The results shows that the proposed method can generate sentences with high readability and cover important information of the paper. However, the fluency and coherence of the generated summary is insufficient.
Details
This paper addresses the problem of summarizing scientific documents and generating very long summaries. The paper splits the task into the following steps.
Session generation
First, select the appropriate session size and a buffer (2048 and 128 words in the paper respectively). The buffer is used to keep the last text of the previous session as the context of the current session.
Divide the ground truth summary into sentences, and assign sentences to each session according to the rouge score (continue adding more sentences until rouge score s of added sentences adds up to a certain value). In this way, a new dataset with (session, summary) pair is created.
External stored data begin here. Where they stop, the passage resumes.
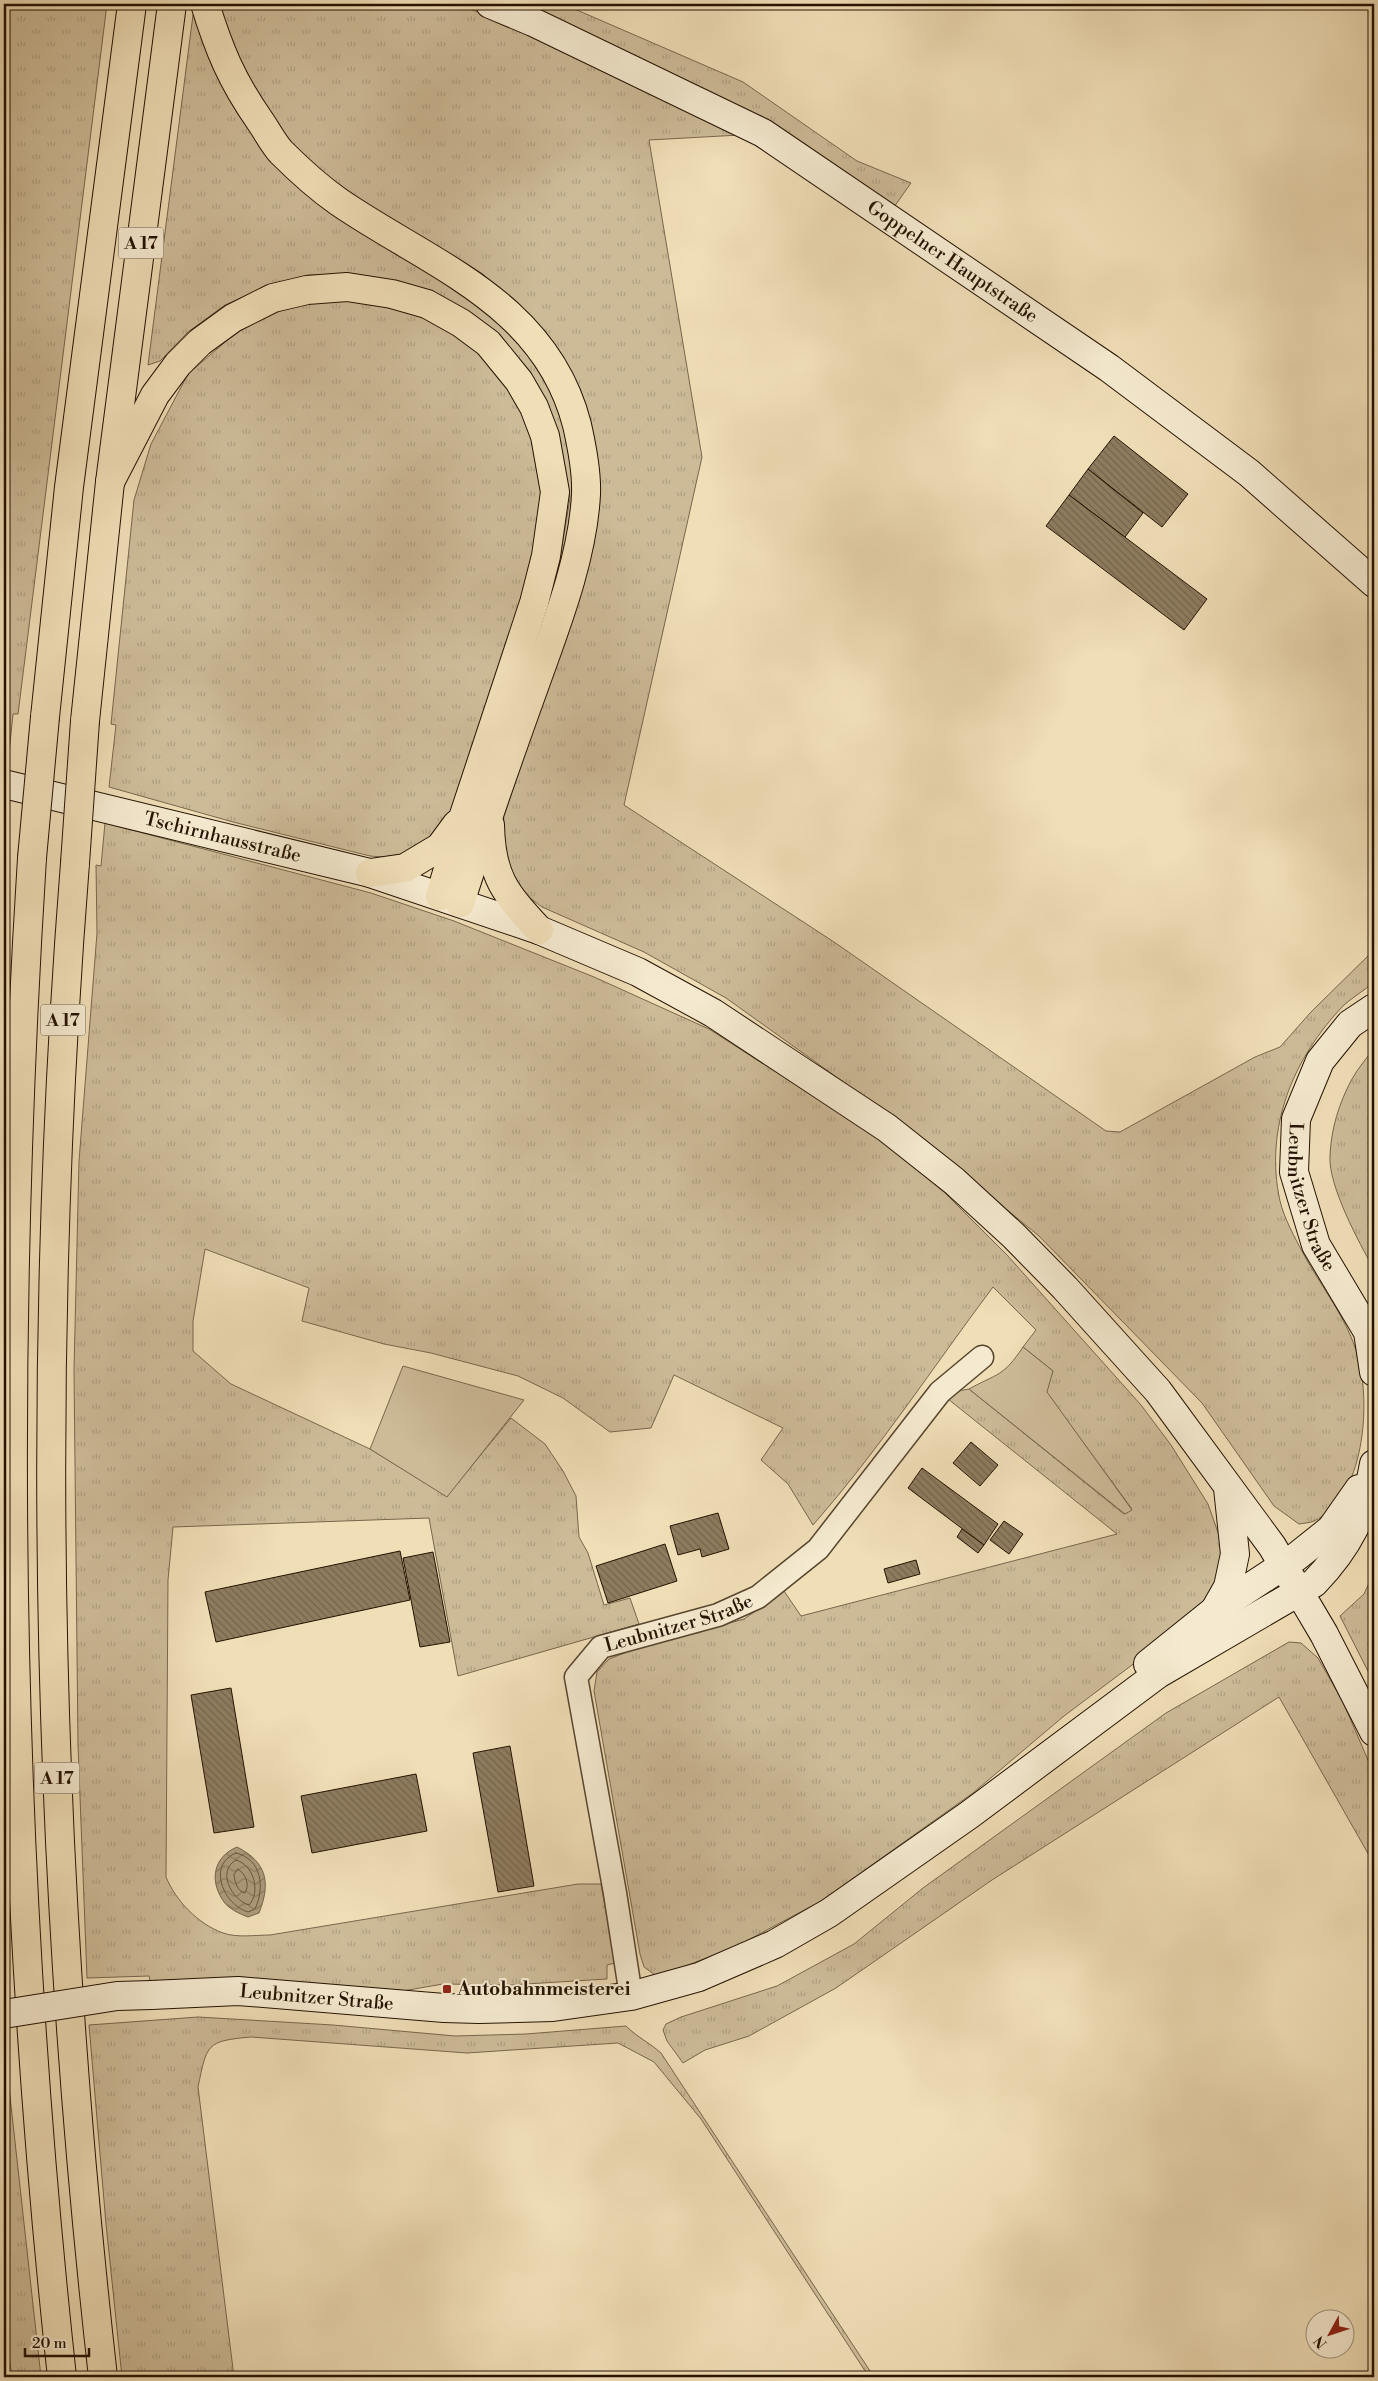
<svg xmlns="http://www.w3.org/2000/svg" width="1378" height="2381" font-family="'Libre Bodoni',serif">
<defs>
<pattern id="grass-tufts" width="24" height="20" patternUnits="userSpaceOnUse" patternTransform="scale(1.25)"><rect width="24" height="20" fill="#cdbb98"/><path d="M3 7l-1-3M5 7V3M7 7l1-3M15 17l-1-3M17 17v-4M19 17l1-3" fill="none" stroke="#b0a081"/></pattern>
<pattern id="water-waves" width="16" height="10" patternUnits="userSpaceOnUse" patternTransform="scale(1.25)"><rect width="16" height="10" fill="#ab9979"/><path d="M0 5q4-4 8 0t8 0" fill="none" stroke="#8b7b61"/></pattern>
<pattern id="building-back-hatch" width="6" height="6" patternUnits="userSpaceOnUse" patternTransform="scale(1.25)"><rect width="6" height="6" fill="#8e7c5f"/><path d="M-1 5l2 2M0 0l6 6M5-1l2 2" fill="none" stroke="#74644c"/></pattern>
</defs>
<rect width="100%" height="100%" fill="#f0deb7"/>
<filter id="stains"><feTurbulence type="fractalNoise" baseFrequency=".004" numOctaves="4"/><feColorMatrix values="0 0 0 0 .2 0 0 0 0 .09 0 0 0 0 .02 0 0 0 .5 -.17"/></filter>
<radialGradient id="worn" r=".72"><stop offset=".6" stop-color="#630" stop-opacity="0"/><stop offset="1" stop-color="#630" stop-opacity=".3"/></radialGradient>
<!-- grass -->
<g fill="url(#grass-tufts)" stroke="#78664c">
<path d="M4 4H107L18 714H13L8 763H4Z"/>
<path d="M218 4H459L672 98 740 135 649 140 702 457 624 805 834 942 1106 1131 1120 1132 1255 1057 1280 1047 1311 1012 1374 950V982C1365 990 1353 997 1344 1005 1293 1058 1264 1128 1280 1201 1284 1218 1295 1238 1303 1253 1321 1287 1348 1319 1358 1357 1371 1403 1365 1498 1314 1521 1310 1523 1304 1523 1299 1524L1274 1506 1202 1403 1039 1236 898 1121 726 998 644 952 542 907 517 888 500 854 502 808 595 494 518 310 483 274 352 197 286 140 245 81Z"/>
<path d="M513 4H563L743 82 857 161 911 183 894 207Z"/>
<path d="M193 15 226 89 267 150 473 293 526 345 565 410 579 493 561 577 557 576 570 498 557 431 531 376 349 275H309L273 284 225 305 188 332 160 361 148 365Z"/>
<path d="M345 299 391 305 438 321 480 354 509 388 522 410 537 451 545 502 523 610 446 826 432 843 395 858 370 856 233 822 109 787 116 725 111 724 134 500 151 444 188 374 238 331 277 312 310 302Z"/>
<path d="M105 823 371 893 454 921 594 977 709 1029 880 1139 945 1193 1007 1255 1141 1405 1171 1445 1208 1504 1221 1541V1569L1214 1593 1200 1614 1064 1716 973 1793 821 1901 735 1947 670 1972 655 1975 644 1967 640 1954 594 1691 597 1672 609 1659 632 1650 744 1619 784 1591 801 1616 1117 1534 948 1399 958 1391 969 1389 1124 1514 1132 1509 1046 1392 1053 1371 1023 1347 1036 1330 993 1287C933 1367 879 1450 813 1525L788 1484 761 1460 783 1428 674 1375 651 1428 610 1432 563 1398 518 1376 431 1353 384 1344 302 1321 309 1288 205 1249 193 1321V1351L231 1384 370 1449 447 1496 511 1418 545 1444 563 1471 576 1496 579 1537 588 1553 604 1605 630 1598 639 1624 458 1676 429 1518 173 1527 168 1580 166 1877C176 1901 198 1924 223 1933 237 1938 256 1935 270 1935L578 1884H601L615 1963 607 1965V1979L510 1985 443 1984 385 1994 150 1981 149 1976 87 1978 78 1745 74 1370 79 1161 97 933 96 865 101 866Z"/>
<path d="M1374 1048V1269C1359 1243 1328 1185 1330 1156 1331 1129 1339 1103 1352 1079 1358 1068 1367 1058 1374 1048Z"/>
<path d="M1374 1572V1683L1340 1616 1364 1594Z"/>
<path d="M1289 1642 1301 1643 1318 1658 1343 1702 1374 1774V1864L1279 1697 992 1880 836 1988 749 2036 705 2050 683 2063 667 2041 663 2030 666 2024 681 2017 777 1986 854 1944 923 1888 1166 1713Z"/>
<path d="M198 2017 333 2025 455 2036 526 2034 626 2026C637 2037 650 2043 661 2053L874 2377H869L701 2119 654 2062 618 2043 467 2053 251 2037C206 2041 207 2044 198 2087L234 2377H122L106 2224 89 2025Z"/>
<path d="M4 2042 41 2377H12L4 2325Z"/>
</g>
<!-- park -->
<g fill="#cdbb98" stroke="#78664c">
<path d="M1023 1347 1053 1371 1047 1392 1132 1510 1125 1514 969 1389C998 1373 1003 1377 1023 1347Z"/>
<path d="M403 1366 524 1400 447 1497 370 1449Z"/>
</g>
<!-- water -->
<path fill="url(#water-waves)" stroke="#756349" d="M237 1847C267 1862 271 1883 259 1913L248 1917C240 1914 229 1909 224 1902 209 1881 213 1857 237 1847Z"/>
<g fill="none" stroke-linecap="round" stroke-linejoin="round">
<!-- shore -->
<g stroke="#68563c" stroke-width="1">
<path d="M236 1853C262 1859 265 1888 255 1909L248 1912C224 1905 206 1865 236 1853Z"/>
<path d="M236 1860C254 1865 261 1892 249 1905 232 1900 216 1871 236 1860Z"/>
<path d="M238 1869C246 1874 250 1885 245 1893 237 1891 235 1882 234 1875Z"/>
</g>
</g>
<!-- building -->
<g fill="url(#building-back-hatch)" stroke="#241200">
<path d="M1114 436 1188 494 1162 527 1088 469Z"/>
<path d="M1088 469 1143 513 1125 537 1069 495Z"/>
<path d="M1069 495 1207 599 1184 630 1046 526Z"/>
<path d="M971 1442 998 1465 980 1486 953 1463Z"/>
<path d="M922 1468 998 1524 984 1545 908 1488Z"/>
<path d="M718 1513 729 1549 702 1557 700 1549 678 1555 670 1526Z"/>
<path d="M1004 1521 1023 1534 1009 1554 990 1540Z"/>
<path d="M962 1529 984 1545 978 1553 957 1537Z"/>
<path d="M665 1544 677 1581 608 1603 596 1566Z"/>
<path d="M400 1551 410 1600 216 1642 205 1592Z"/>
<path d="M433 1552 450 1642 420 1647 403 1558Z"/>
<path d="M916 1560 920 1574 888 1583 884 1569Z"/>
<path d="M231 1688 254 1827 214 1833 191 1695Z"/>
<path d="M510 1746 534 1886 498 1892 473 1753Z"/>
<path d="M416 1774 427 1831 312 1853 301 1796Z"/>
</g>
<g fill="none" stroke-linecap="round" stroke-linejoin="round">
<defs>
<g id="street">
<path id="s1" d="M631 1996 615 1893 576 1677 601 1647 718 1615 758 1597 818 1549 940 1392 982 1357"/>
</g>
<g id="secondary">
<path id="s2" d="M490 4 533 22 763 133 1109 368 1249 473 1374 583"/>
<path id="s3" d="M4 784 370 873 539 930 638 972 713 1013 887 1128 954 1181 1014 1236 1065 1288 1158 1391 1272 1546 1324 1634 1374 1732"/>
<path id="s4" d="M1374 1008 1350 1024 1320 1061 1296 1119 1294 1172 1316 1245 1368 1332 1374 1372"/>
<path d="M1215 1610 1228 1587 1235 1554 1228 1488"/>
<path d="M1148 1664 1214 1611 1296 1557 1331 1529 1359 1489"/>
<path id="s5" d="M151 1995 238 1991 444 2008 479 2009 553 2007 631 1996 699 1977 775 1944 829 1913 969 1815 1158 1674 1314 1583C1348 1548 1366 1513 1374 1464"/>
</g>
<g id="highway">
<path d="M205 4C219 50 232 81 260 121 267 131 273 143 281 152 298 169 319 188 339 202 431 265 546 303 577 425 582 447 587 471 586 494 583 558 555 628 534 687 508 759 483 830 460 903"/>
<path d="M110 482 155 395 178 364 200 342 233 318 273 298 307 290 347 287 392 294 427 304 461 323 488 343 519 381 534 407 545 436 555 492 546 556 534 603 464 815 440 896"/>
<path d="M45 717 69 487 132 4"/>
<path d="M85 721 110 482 172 4"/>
<path d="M490 825C491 877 505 893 539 930"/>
<path d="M32 858C0 1365 7 1873 62 2377"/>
<path d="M75 863C35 1369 46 1873 103 2377"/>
<path d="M370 873 405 868 440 847 457 824"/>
</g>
</defs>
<!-- street casing -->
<use href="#street" stroke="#57452e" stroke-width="25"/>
<!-- secondary casing -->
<use href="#secondary" stroke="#241200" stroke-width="30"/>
<!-- highway casing -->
<use href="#highway" stroke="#241200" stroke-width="30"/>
<!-- street -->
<use href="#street" stroke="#f5ead0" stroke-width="22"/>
<!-- secondary -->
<use href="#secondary" stroke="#f5ead0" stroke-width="28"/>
<!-- highway -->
<use href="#highway" stroke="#f0deb7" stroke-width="28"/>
<defs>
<path id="secondary-bridge" d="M4 2014 117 1996 151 1995"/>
<g id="highway-bridge">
<path d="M32 858 45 717"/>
<path d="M75 863 85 721"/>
</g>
</defs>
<!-- secondary-bridge casing -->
<use href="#secondary-bridge" stroke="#241200" stroke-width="30" stroke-linecap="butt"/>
<!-- highway-bridge casing -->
<use href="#highway-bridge" stroke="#241200" stroke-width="30" stroke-linecap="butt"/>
<!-- secondary-bridge -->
<use href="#secondary-bridge" stroke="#f5ead0" stroke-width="28"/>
<!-- highway-bridge -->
<use href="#highway-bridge" stroke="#f0deb7" stroke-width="28"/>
</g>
<!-- markers -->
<rect fill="#8f2418" stroke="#f5ead0" stroke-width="2" x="442" y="1984" width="10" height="10" rx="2.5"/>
<g text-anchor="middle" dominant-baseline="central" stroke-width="4" stroke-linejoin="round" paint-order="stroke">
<!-- shield labels -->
<g fill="#f5ead0" stroke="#63533e" stroke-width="1">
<rect x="118.5" y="227.5" width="45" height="31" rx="4"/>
<rect x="40.5" y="1004.5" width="45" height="31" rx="4"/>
<rect x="34.5" y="1762.5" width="45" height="31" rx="4"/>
</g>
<g font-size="18" font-weight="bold" fill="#241200">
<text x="141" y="243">A 17</text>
<text x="63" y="1020">A 17</text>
<text x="57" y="1778">A 17</text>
</g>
<!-- street labels -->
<g font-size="19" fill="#241200" stroke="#f5ead0">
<text stroke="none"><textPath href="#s2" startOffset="531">Goppelner Hauptstraße</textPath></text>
<text stroke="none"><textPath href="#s3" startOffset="225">Tschirnhausstraße</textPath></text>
<text stroke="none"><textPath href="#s4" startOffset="220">Leubnitzer Straße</textPath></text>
<text stroke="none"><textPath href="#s1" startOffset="444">Leubnitzer Straße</textPath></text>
<text stroke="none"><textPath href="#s5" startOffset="166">Leubnitzer Straße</textPath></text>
</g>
<!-- poi labels -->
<g font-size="19" font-weight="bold" fill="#241200" stroke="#f5ead0" text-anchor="start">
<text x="457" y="1989">Autobahnmeisterei</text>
</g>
</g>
<!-- margin -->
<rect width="1378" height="2381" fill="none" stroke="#f0deb7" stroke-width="20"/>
<rect x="5" y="5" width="1368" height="2371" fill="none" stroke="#241200" stroke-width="2.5"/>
<rect x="10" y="10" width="1358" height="2361" fill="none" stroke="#241200"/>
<!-- north arrow -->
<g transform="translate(1330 2334) rotate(230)"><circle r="24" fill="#f5ead0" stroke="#a1947d"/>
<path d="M0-4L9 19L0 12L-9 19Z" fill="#8f2418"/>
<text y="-8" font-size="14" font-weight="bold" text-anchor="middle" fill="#241200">N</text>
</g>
<!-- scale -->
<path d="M25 2348v8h64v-8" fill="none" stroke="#241200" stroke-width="2.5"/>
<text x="32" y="2348" font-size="15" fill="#241200" stroke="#f5ead0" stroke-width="4" paint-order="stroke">20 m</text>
<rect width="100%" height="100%" filter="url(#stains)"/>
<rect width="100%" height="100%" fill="url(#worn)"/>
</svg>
Generate Summary with Abstraction and extraction based model
This work trains both an abstraction-based and an extraction-based model (list a few in the paper). These two types of model both predict the summary for each session.
Ensemble summaries
The final summary is obtained by merging the summaries of two types of models through the ensemble method:
(1) Drop overlapping summaries between sessions. Summary overlap is defined with certain threshold.
(2) For each session, put abstract summary before extractive summary. Then concatenate the summary from each section.
(3) Filter the combined summaries again by using TextRank algorithm to drop less important sentences.